Love, Loss and Leaving


My father died on New Years Eve, 8 years ago. Time of death was 10:20pm although the death certificate had a different, later time. I remember looking at the digital clock that still rests on the left side of the bedside table and seeing the number. I remember I was on the phone with my mother and she said “it’s done.” For a few seconds I was confused,  a steak is done. My dad was gone but that’s the only way she knew how to tell me.  Today is about loss,  New Year’s Eve will always be about loss. For most people loss is not unfamiliar to them. I an envious and jealous of those who do not know what grief and loss tastes like, looks like and feels like.

My dad is  gone and even though there are times I think I see him, or smell his cologne, he isn’t here on this physical earth anymore.  I try to forget about this date but I know I can’t; I think I am over the crying and the sorrow but of course I’m not. The remembrance candle burns dimly on the old kitchen stove. My father is with me in spirit and sometimes ,but much less often now, he sends me messages in dreams or songs or smells. What I do know is this, when I need him, really need him, he is still always there for me. For this, I am eternally grateful.

Leaving and loss go hand in hand. My children are in the process of” leaving me” in a year or two, they are getting ready for it and  gearing up. I know they should, they are 15 and 17 but I find the adjustment terribly difficult; more difficult than I thought it would be but I always get upset way before things happen. When the time comes, I’m a star; strong and proud.  I can cheerfully wave good-bye with a smile on my face and jump up and down with joy as they practically skip to summer camp but this is very different.  This is the start of a new life for them as well as for my husband and me. And, we all know, change is not one of my strong suits.

The moment a child is born, they are already leaving you, second by tiny second. You coo over the tiny pink shoes for your new sweet daughter, you feel a rush of euphoria when you find the right Thomas the Tank Engine for yours very special little two year old boy.   You applaud their independence, their first step, their first wave good-bye… just don’t know at the time what it really leads up to.
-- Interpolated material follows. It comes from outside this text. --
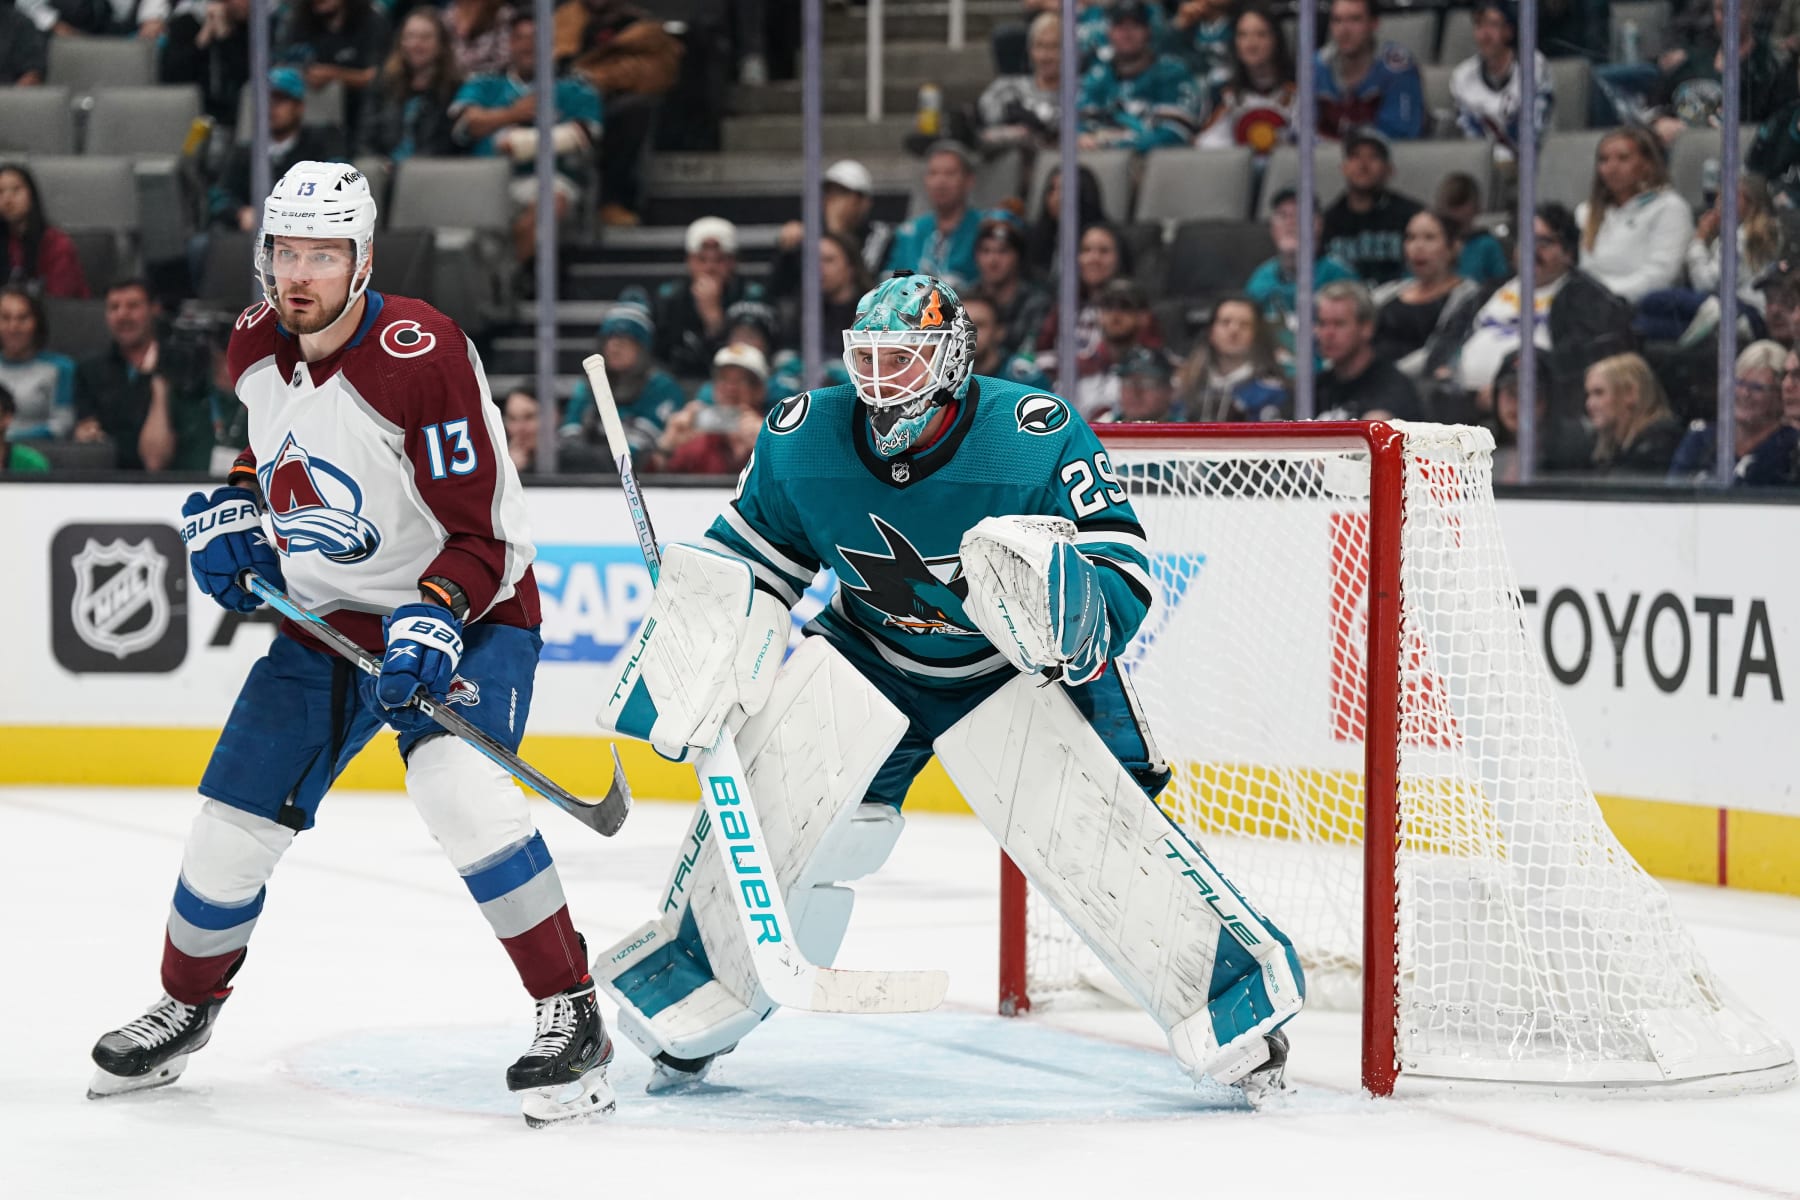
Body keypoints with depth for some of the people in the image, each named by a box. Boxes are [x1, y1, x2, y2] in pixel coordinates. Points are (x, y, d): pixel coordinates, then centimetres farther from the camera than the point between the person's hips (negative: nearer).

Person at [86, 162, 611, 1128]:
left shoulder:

No one ever tells you what it is like later on. People want babies desperately as we did. But no one ever told us how hard it would be when they grew up. It sneaks up on you, believe me, but somehow the children don’t feel it in the same way; they can’t wait to grow up. If you were crazy enough to tell them this, they would, as expected, laugh in your face. Didn’t we do the very same thing?
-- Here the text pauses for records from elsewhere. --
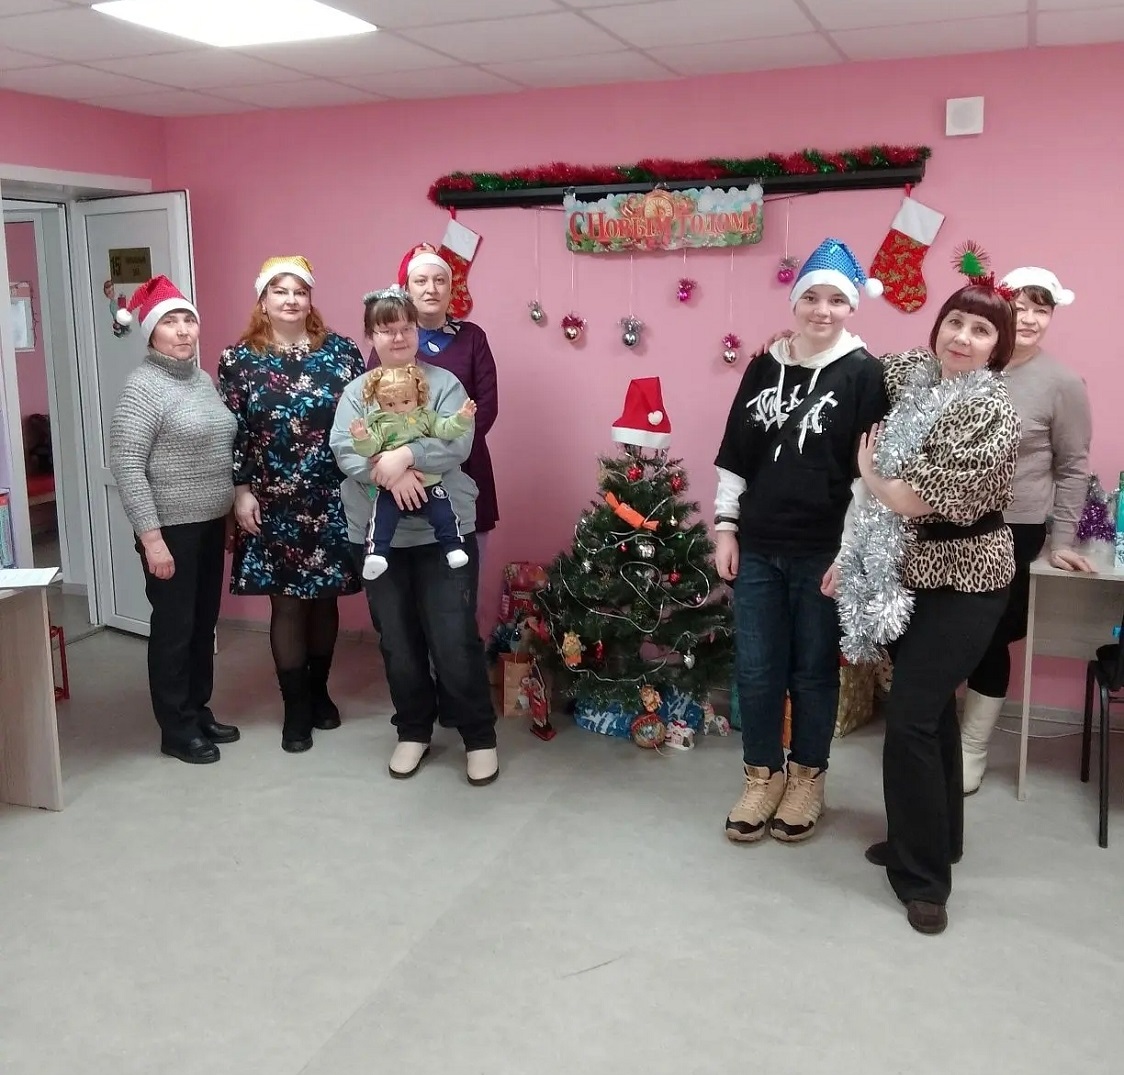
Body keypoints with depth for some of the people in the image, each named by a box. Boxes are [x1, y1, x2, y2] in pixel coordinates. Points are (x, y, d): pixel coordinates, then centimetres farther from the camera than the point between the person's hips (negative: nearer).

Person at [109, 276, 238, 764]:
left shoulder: (203, 379, 10)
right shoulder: (144, 386, -14)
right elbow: (125, 467, -18)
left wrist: (233, 507, 16)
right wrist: (151, 536, -20)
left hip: (211, 523, 8)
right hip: (171, 528, -7)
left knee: (204, 622, 16)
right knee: (174, 627, 3)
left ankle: (199, 711, 30)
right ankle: (176, 729, 16)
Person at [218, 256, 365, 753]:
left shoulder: (340, 350, 2)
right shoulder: (238, 359, 1)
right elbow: (230, 432, 1)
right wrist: (241, 491, -5)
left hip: (332, 500, 1)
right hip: (272, 504, -1)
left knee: (324, 597, 12)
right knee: (287, 602, 2)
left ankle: (319, 692, 29)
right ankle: (296, 708, 14)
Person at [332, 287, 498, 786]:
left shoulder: (444, 384, 0)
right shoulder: (355, 392, 7)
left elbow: (458, 444, -14)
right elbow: (344, 450, -8)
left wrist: (405, 454, -26)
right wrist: (388, 473, -24)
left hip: (443, 532, -3)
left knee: (454, 640, -2)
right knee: (398, 642, 12)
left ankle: (479, 736, 15)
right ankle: (413, 731, 30)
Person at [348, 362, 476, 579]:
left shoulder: (426, 416, 13)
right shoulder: (378, 423, 7)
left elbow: (445, 429, 4)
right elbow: (370, 448, -4)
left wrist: (462, 418, -12)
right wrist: (361, 439, -26)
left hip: (428, 482, 2)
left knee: (444, 512, -6)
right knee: (382, 516, -15)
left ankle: (453, 546, 5)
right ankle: (376, 553, -15)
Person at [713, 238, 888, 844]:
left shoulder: (862, 373, -5)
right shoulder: (765, 367, 7)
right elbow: (734, 454, 11)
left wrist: (851, 552, -12)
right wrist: (725, 527, 5)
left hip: (824, 553, -3)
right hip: (757, 548, 4)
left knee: (814, 670, 9)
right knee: (755, 670, 8)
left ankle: (807, 780, 27)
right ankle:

Loss is very lonely, any type of loss. All things end up with you being alone in some form or another. On one side it’s frightening, on the other side it’s reassuring. It’s all we have, we need to take hold of ourselves and hold on, for whatever light that will guide us and keep us. I am scared to death with life without my husband and my children, family members and close friends and my dog,  but I prepare for it in my mind.  Some would say this is crazy, others will say it’s strategy. I think it’s both. We all do what we have to do to go on, another day, another week.

There’s no need to put me on suicide watch; some days and nights are harder than others. Especially tonight. Tomorrow is another day, an endless day but a new one. The start of a New Year, 2010, that I pray will be better than 2009 was. I have to believe in that.

What’s left of the old are family traditions, jelly doughnuts and chocolate glazed doughnuts once a year on New Year’s Eve. For those of us who can’t make it to welcome the New Year, our own New Year is at 9pm.  Tonight, it will be just my husband and me.  Most times, I like to hide under the covers and welcome the New Year in from my comfy bed. The four of us used to jump down from a higher surface to a lower one to honor the passing of the old to the new. We would celebrate with Martinelli’s apple cider together. But tonight, it’s just another day of breathing in and out, until all the pain and the anticipation of pain, leaves you calmly, slowly, and very quietly into the dead of night.